───── Text to read

FS#9024 - pacman segfault during xorg + nvidia installation

Attached to Project: Pacman
Opened by André Prata (nDray) - Thursday, 27 December 2007, 19:12 GMT
Last edited by Dan McGee (toofishes) - Saturday, 05 January 2008, 23:46 GMT
Task Type Bug Report
Category General
Status Closed
Assigned To Aaron Griffin (phrakture)
Xavier (shining)
Dan McGee (toofishes)
Architecture All
Severity High
Priority Normal
Reported Version 3.0.6
Due in Version 3.1.0
Due Date Undecided
Percent Complete 100%
Votes 1
Private No

Details

I was reinstalling arch in my laptop, I was doing some new things... Testing stuff, messing with pacman cache and such... I came to a point where I installed X, and I usually do it with
pacman -Sy xorg-{server,xinit} xf86-input-{mouse,keyboard} xorg-fonts-{100,75}dpi nvidia synaptics

Pacman just "segfaulted"... I thgought I had done something wrong before, screwing up pacman's cache, or so, so I just formatted again, I had just begun...

For my surprise, doing no "new things", produced the same error...

I begun trying to install less packages at a time, and realised that pacman -S nvidia by itself, without X installed, made pacman segfault...

I did a --debug and pacman gracefully tells me that "nvidia-utils provides its own conflict"... I installed all of the above packages relating to X and then, separately, nvidia... It tells me that there's a conflict with libgl.... This shouldn't happen... At all.... It's just stupid.... I need to have have both xorg-server and nvidia...

What I can't understand is why yesterday I had these same packages living along in my system...

I provide here the --debug output... Hope you can do something about it...
I'm available for testing, I'm not installing the rest of the system, that's only a spare laptop....

──────────
───── Data listing

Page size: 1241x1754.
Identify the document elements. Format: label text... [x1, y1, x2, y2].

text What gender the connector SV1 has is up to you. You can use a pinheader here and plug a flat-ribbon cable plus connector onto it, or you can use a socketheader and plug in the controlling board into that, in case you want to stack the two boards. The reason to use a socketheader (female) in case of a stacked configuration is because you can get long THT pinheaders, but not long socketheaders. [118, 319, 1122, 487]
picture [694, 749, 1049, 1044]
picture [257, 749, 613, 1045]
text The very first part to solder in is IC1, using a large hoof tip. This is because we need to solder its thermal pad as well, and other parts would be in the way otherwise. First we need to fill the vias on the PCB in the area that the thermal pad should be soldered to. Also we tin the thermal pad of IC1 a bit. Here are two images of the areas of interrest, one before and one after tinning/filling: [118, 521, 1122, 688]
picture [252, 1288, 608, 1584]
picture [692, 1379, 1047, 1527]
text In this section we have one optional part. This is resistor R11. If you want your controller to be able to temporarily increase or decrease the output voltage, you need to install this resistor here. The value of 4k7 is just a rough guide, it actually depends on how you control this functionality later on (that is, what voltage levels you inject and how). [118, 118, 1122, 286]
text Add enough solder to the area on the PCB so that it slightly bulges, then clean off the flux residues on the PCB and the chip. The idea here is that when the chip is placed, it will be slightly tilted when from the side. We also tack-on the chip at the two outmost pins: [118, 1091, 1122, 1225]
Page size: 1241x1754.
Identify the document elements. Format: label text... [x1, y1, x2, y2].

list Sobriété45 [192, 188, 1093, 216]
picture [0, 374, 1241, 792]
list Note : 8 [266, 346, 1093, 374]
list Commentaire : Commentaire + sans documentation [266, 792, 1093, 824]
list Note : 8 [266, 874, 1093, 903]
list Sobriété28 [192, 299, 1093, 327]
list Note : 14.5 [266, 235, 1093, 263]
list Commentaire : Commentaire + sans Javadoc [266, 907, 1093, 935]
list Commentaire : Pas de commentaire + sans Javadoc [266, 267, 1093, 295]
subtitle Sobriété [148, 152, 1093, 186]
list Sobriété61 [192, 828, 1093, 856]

──────────

- _What is asked_:
• A. List everyone the bug report names under "Assigned To", with their usernames.
• B. According to the bug report, what did pacman say when it was run with --debug?

- _Answer list_:
• A. Aaron Griffin (phrakture), Xavier (shining), Dan McGee (toofishes)

• B. It said that "nvidia-utils provides its own conflict".